## WORK ORDER
Search the material for the string "Обновление", then show every line where it turns up.

## DATA FOR THE TASK
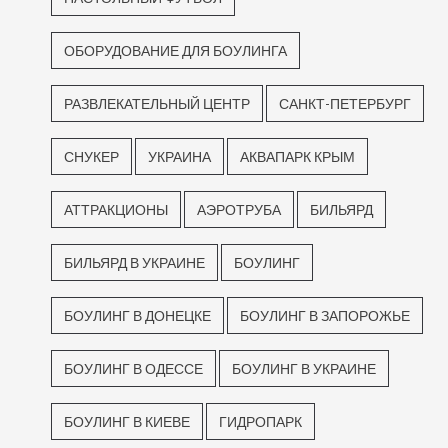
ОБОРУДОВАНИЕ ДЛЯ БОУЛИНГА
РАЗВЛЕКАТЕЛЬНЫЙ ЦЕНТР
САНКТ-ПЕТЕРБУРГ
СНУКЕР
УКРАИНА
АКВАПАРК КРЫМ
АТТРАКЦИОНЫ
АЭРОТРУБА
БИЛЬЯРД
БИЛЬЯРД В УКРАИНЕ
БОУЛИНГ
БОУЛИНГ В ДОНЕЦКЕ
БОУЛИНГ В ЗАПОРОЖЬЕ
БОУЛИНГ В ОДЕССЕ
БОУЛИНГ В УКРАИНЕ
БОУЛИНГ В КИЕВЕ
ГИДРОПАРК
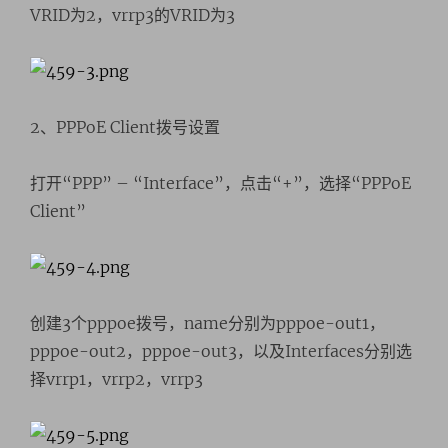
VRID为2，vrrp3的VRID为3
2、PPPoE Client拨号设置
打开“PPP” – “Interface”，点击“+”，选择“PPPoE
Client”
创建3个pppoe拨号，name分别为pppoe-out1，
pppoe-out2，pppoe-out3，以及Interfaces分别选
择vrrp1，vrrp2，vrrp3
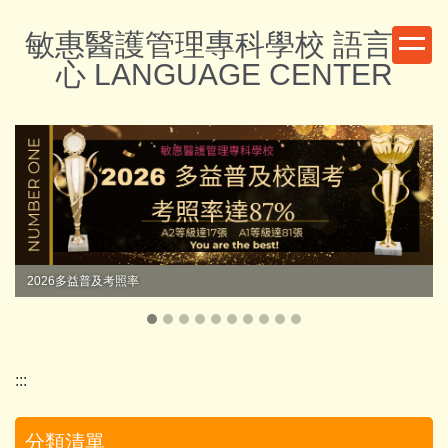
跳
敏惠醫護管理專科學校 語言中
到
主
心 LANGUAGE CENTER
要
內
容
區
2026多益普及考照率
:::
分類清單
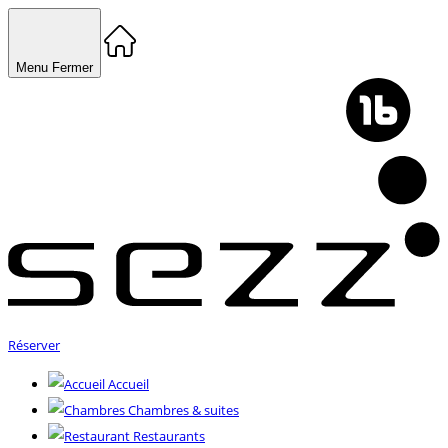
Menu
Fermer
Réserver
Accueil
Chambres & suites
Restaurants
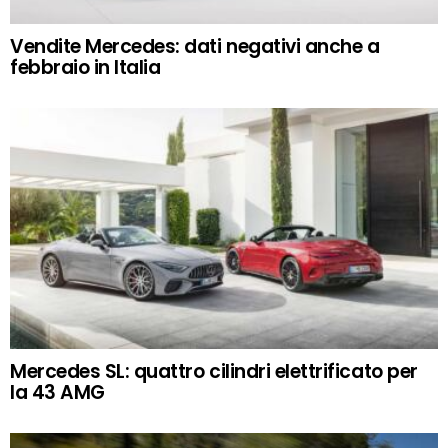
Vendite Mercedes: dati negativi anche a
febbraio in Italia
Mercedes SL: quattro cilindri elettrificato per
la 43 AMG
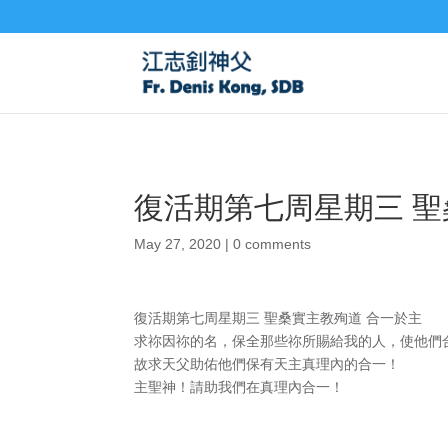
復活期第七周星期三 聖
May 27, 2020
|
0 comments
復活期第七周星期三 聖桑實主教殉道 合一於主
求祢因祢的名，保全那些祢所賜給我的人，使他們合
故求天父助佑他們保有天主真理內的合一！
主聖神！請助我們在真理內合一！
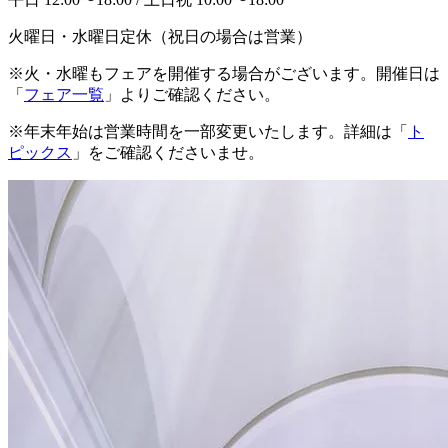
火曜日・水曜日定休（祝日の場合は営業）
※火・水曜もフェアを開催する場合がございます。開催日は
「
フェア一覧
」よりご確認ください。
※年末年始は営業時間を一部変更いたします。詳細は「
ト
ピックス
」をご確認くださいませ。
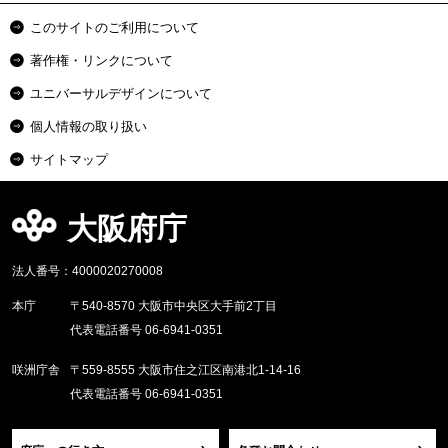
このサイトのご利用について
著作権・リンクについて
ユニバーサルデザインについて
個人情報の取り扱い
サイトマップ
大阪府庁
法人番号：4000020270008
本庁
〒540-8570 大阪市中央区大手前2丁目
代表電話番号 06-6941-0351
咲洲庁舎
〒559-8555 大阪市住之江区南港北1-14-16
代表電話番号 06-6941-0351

--

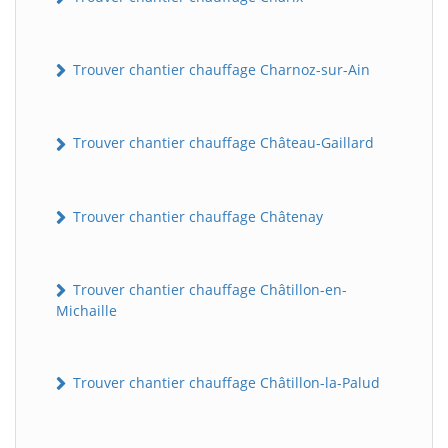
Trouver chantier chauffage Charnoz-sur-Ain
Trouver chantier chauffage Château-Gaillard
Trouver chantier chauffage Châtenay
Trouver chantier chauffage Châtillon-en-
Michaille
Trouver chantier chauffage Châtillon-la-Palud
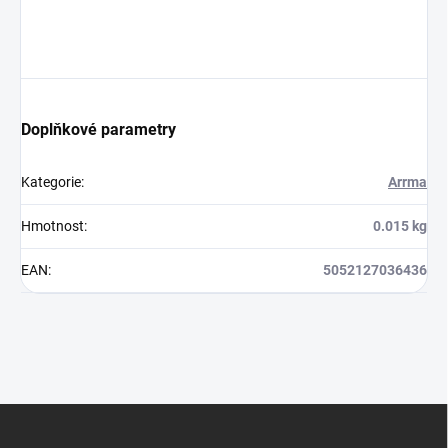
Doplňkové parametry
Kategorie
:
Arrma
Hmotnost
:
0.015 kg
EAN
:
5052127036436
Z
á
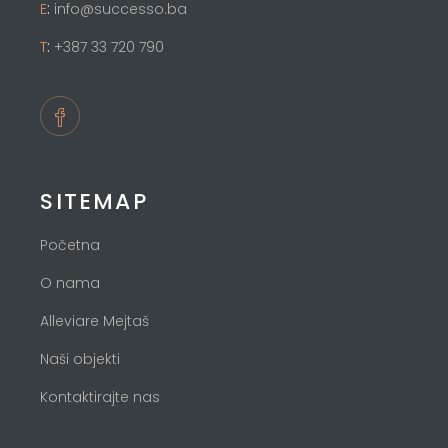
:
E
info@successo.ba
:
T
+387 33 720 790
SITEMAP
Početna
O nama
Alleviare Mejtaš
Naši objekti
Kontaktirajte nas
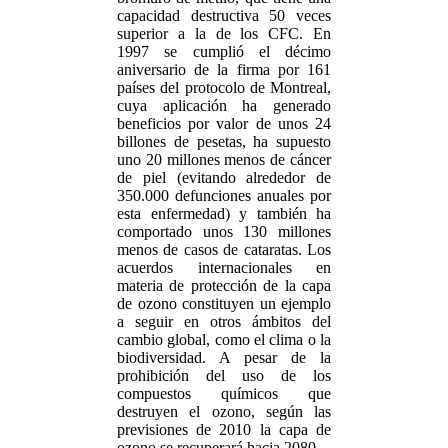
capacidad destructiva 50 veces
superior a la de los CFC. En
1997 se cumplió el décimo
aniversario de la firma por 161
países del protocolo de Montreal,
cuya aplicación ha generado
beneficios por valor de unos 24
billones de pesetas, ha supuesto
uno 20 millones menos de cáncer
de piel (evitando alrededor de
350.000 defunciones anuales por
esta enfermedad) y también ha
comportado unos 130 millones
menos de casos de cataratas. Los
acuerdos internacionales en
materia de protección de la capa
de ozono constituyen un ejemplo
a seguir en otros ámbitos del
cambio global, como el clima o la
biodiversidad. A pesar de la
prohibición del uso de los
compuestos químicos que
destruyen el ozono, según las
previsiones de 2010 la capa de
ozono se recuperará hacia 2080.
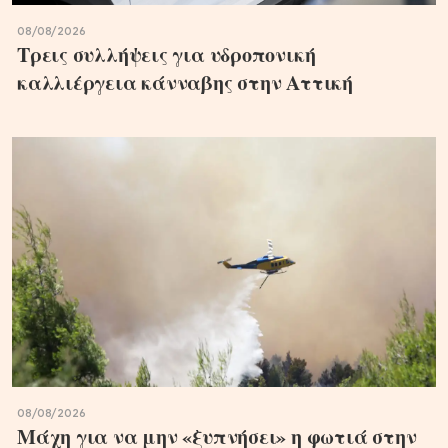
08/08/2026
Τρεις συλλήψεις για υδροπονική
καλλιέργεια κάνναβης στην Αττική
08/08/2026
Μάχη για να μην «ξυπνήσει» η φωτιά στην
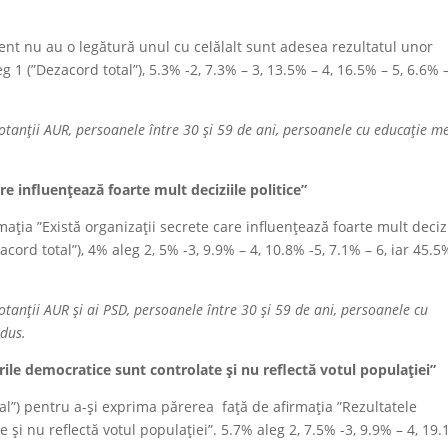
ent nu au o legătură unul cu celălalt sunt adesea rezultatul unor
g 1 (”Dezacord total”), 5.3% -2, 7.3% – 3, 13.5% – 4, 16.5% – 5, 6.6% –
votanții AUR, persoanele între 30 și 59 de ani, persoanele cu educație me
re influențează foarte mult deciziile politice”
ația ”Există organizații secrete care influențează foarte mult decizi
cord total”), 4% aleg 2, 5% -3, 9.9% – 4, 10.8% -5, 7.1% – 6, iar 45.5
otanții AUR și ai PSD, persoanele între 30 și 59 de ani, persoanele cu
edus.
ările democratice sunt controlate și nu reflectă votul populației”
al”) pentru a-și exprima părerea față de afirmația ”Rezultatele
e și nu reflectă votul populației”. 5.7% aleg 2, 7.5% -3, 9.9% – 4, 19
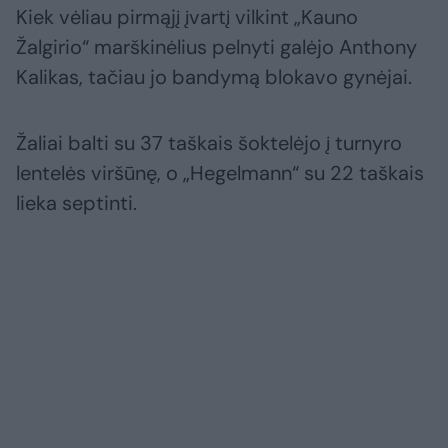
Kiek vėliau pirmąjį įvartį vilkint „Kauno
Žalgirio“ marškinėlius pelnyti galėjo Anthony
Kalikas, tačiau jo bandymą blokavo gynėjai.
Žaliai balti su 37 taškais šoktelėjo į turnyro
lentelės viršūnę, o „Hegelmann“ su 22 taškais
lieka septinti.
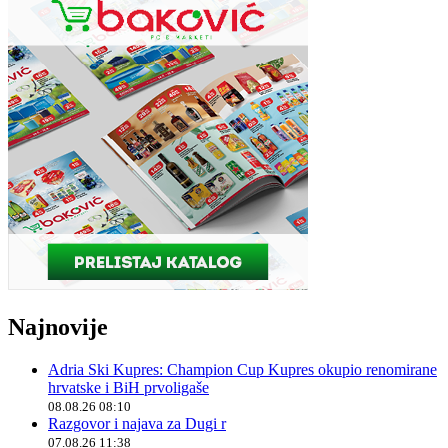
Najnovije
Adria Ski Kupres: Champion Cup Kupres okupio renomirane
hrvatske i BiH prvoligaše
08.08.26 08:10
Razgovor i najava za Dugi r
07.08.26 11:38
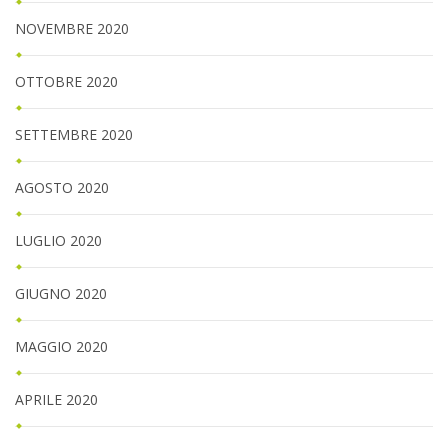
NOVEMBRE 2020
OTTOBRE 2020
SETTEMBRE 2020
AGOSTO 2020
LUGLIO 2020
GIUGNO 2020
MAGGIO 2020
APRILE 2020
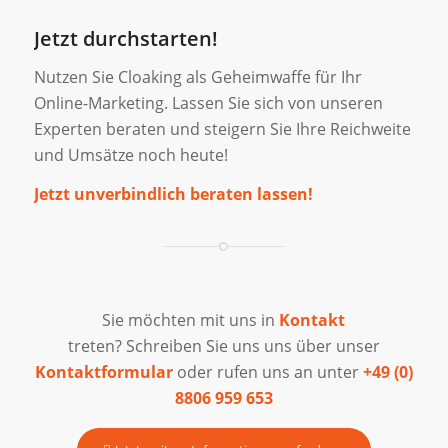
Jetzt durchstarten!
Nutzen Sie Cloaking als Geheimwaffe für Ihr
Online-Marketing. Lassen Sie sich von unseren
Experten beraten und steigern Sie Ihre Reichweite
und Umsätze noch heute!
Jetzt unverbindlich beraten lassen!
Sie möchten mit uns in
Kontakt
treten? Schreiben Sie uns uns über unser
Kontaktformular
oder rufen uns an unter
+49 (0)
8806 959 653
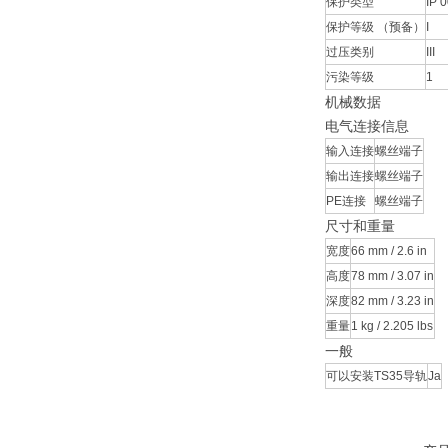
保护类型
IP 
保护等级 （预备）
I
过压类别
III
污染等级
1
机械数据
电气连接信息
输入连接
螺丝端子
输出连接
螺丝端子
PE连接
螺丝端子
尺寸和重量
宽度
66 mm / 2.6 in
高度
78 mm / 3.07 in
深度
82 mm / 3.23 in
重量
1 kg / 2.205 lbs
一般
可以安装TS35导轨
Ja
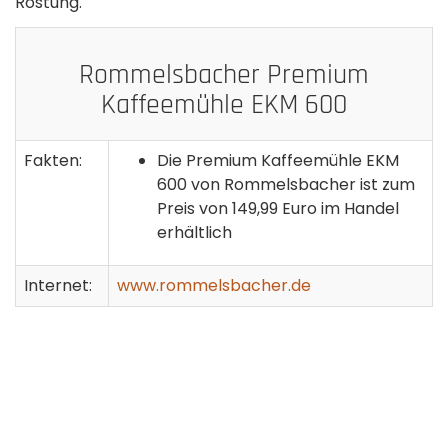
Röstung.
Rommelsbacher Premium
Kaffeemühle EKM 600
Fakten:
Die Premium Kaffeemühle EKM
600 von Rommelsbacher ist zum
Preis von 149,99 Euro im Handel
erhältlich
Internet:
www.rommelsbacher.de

--

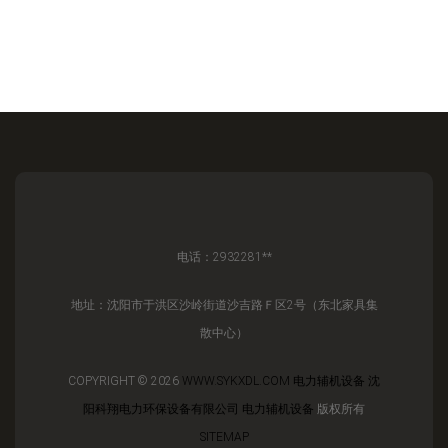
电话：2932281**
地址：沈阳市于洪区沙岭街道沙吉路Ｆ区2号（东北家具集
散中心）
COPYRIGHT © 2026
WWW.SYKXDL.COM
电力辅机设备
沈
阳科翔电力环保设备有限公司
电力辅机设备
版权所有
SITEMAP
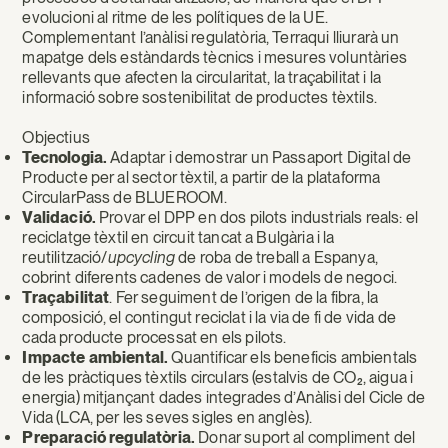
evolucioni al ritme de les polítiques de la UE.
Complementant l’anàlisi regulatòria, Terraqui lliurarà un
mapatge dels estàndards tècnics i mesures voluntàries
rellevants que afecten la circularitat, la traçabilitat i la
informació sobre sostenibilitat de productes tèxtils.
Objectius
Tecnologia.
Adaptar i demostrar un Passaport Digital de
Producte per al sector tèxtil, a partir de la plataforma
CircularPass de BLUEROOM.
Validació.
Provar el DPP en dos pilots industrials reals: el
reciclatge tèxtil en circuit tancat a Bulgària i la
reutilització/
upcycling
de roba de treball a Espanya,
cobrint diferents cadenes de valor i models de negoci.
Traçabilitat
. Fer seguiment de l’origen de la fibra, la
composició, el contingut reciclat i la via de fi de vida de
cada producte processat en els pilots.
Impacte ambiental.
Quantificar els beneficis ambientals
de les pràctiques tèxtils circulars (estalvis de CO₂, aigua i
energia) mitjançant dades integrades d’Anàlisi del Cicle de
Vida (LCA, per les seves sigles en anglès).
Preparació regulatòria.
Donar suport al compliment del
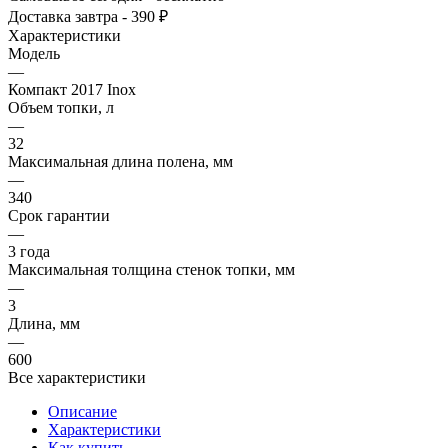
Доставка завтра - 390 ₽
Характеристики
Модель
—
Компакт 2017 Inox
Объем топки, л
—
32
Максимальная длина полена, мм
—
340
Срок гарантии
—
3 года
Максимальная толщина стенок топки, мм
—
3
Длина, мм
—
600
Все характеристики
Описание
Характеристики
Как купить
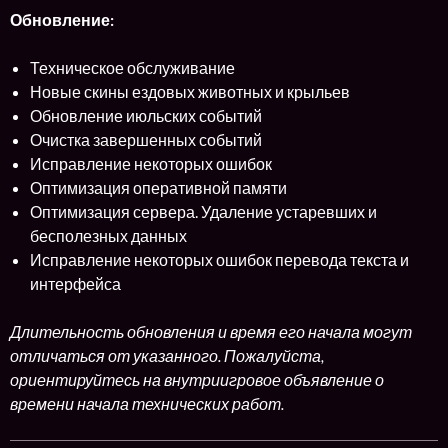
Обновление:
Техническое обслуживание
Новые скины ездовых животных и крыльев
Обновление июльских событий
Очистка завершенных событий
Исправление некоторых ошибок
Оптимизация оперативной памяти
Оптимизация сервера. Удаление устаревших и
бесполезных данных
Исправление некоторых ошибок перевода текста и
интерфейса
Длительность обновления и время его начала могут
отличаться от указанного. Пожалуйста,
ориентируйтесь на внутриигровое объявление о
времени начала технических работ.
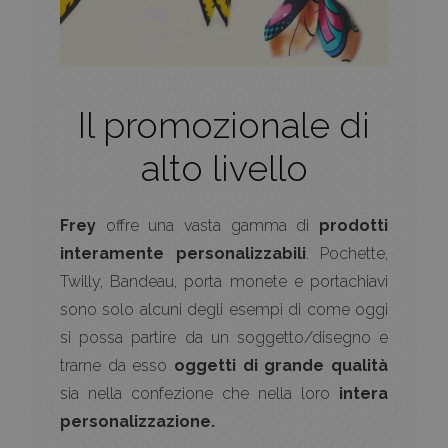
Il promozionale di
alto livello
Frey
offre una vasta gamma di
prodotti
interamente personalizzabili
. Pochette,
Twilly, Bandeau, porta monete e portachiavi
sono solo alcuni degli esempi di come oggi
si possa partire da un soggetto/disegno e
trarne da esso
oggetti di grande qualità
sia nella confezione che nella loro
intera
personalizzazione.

## TASK RESULT
Обновление:
Обновление июльских событий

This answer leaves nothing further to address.